A recente decisão da Polícia de Segurança Pública (PSP) de proibir a coreografia preparada pelos adeptos do Braga gerou uma onda de indignação e levantou sérias questões sobre a liberdade de expressão e o apoio aos clubes em Portugal. O incidente ocorreu no dérbi minhoto, onde, após semanas de trabalho e com as devidas autorizações da Liga Portugal e da Cruz Vermelha, um impressionante tifo que celebrava a história e as origens de Braga foi impedido de ser exibido.

A justificação apresentada pelo subintendente André Carvalho, de que “não se vislumbra que a coreografia (…) se enquadre no apoio aos clubes e sociedades desportivas intervenientes”, é considerada por muitos como “ignóbil e fria”. O conteúdo do tifo, que incluía a mensagem em latim “Priusquam nomem daretur, iam terra erat. Priusquam urbs esset, iam populus erat. Ex gentibus antiquinis nata est Bracara Avgvsta, ubi arma, fides et terra unum facta sunt.” (Antes de ter nome, já era terra. Antes de ser cidade, já era povo. Destas gentes antigas nasceu Bracara Augusta, onde armas, fidelidade e terra se uniram numa só), e referências claras à cidade de Braga, às suas origens e símbolos, contradiz a justificação da PSP. A decisão não só impediu a manifestação cultural de apoio, como também abriu “um precedente perigoso no que diz respeito à liberdade de expressão e à liberdade para apoiar”.

Além da polémica em torno do tifo, o incidente foi agravado por “conhecidos e violentos comportamentos de alguns agentes de autoridade, no caso da PSP, que, de forma grotesca e simples, agrediram, sem motivo aparente, e entre outras pessoas, uma mulher idosa, octogenária”. Estes acontecimentos, que geraram uma sensação de insegurança, levantaram a questão: “Quem nos protege da polícia?”. A PSP de Braga, por sua vez, justificou a decisão com a “proximidade entre os materiais coreográficos e artefactos pirotécnicos”, uma justificação considerada “original” e que “fragiliza de forma impactante a credibilidade de uma instituição desta responsabilidade”.

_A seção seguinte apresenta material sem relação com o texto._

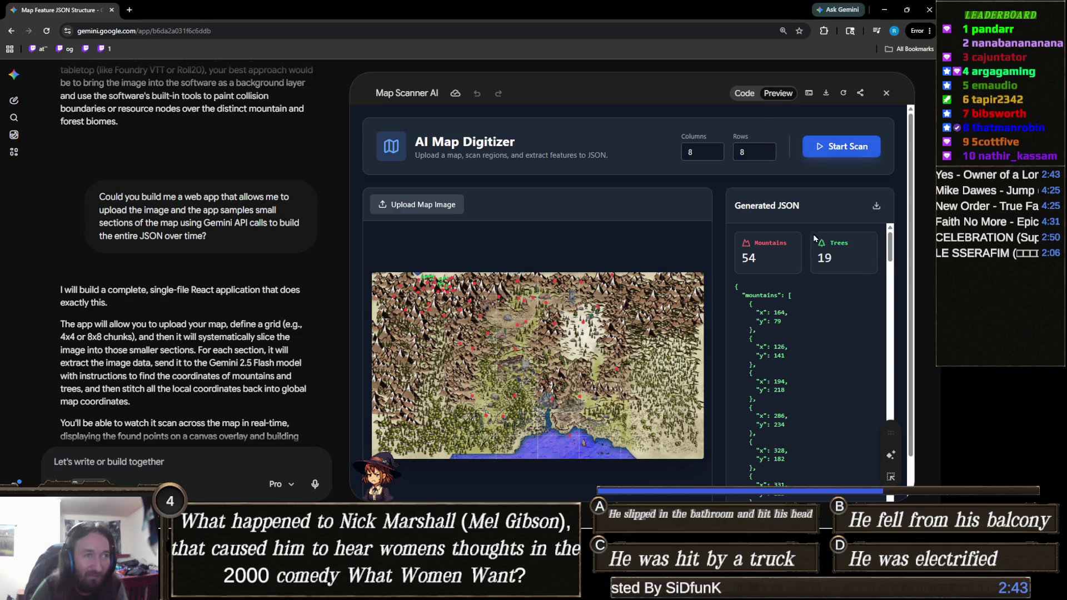
scroll(814, 238, "down", 3)
scroll(815, 318, "down", 5)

Apesar da polémica fora das quatro linhas, o Braga tem um calendário exigente no mês de março, com “grandes decisões a chegar este mês”. A equipa, que compete em várias frentes, terá jogos contra o Sporting, FC Porto e a eliminatória europeia com o Ferencváros. O objetivo principal é a “consolidação do quarto lugar” na I Liga, e Carlos Vicens já afirmou que “o melhor ainda está por vir”. O clube, em resposta ao incidente do tifo, lançou “camisolas com o referido tifo”, cujos lucros serão doados para apoiar a reabilitação de Fernando Jorge, um sócio que sofreu um acidente. Uma iniciativa que demonstra o espírito de união e solidariedade do clube, reafirmando que é “Um Clube. Uma Cidade.”